Even if the district court could be certain that the question of the insured's disability was the only precondition to the receipt of benefits by the dependents, we would refrain from holding that a court judgment determining the question of disability in favor of the insured would permit the dependents' benefits to be used in fixing the attorney's fee. Section 406(b) (1) was added to the Social Security Act in 1965 for the purpose of preventing attorneys from receiving "inordinately large fees." U.S. Code Congressional and Administrative News, 89th Cong., 1st Sess., 1965, p. 2062. This court is mindful of the fact that attorneys representing social security claimants often perform arduous work in return for compensation which cannot, in any absolute sense, be termed "inordinately large." Attorneys' fees in this area, however, cannot be viewed in a vacuum, but must be examined in relation to the needs of the claimants. When so viewed, it is apparent that an increase in fees for court representation based upon the fortuity of the insured having dependents would defeat the purpose of the statute.
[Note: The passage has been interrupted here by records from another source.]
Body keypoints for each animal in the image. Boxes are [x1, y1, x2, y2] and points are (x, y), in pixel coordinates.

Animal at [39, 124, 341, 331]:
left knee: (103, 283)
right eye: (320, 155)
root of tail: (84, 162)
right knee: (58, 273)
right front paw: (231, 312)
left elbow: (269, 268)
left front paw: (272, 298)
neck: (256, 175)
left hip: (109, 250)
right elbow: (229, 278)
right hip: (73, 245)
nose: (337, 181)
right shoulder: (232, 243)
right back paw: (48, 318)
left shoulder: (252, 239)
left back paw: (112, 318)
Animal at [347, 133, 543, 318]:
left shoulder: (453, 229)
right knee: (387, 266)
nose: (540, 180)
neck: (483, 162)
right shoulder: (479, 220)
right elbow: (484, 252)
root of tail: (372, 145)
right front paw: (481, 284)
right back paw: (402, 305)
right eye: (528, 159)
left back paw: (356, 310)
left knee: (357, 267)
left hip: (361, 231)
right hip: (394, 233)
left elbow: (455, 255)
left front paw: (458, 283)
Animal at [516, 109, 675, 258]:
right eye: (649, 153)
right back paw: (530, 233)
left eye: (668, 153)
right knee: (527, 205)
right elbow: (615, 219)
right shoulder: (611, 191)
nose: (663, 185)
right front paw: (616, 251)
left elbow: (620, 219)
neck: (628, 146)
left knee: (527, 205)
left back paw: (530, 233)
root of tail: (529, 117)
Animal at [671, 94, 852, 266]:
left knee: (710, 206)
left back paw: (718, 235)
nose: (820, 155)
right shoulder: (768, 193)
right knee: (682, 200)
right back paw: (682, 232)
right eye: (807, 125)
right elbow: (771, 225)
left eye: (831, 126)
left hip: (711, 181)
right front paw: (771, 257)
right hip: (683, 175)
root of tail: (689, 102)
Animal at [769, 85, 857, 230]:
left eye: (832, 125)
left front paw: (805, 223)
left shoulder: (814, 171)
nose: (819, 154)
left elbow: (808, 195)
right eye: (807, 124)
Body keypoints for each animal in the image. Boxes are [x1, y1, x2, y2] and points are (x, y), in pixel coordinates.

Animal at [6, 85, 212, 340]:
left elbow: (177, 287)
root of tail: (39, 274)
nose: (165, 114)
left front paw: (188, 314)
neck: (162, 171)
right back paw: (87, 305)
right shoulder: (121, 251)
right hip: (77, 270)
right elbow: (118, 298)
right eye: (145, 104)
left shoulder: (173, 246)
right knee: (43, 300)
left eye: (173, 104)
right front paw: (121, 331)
If dependents do receive benefits, the attorney will of course be able to obtain the compensation provided by the statutes and regulations for representation before the Secretary; but only if the attorney is required to raise in the district court such issues as the relationship of a dependent to the insured should the dependent's benefits be considered "benefits to which the claimant is entitled by reason of" the judgment of the court.
The judgment of the district court is affirmed.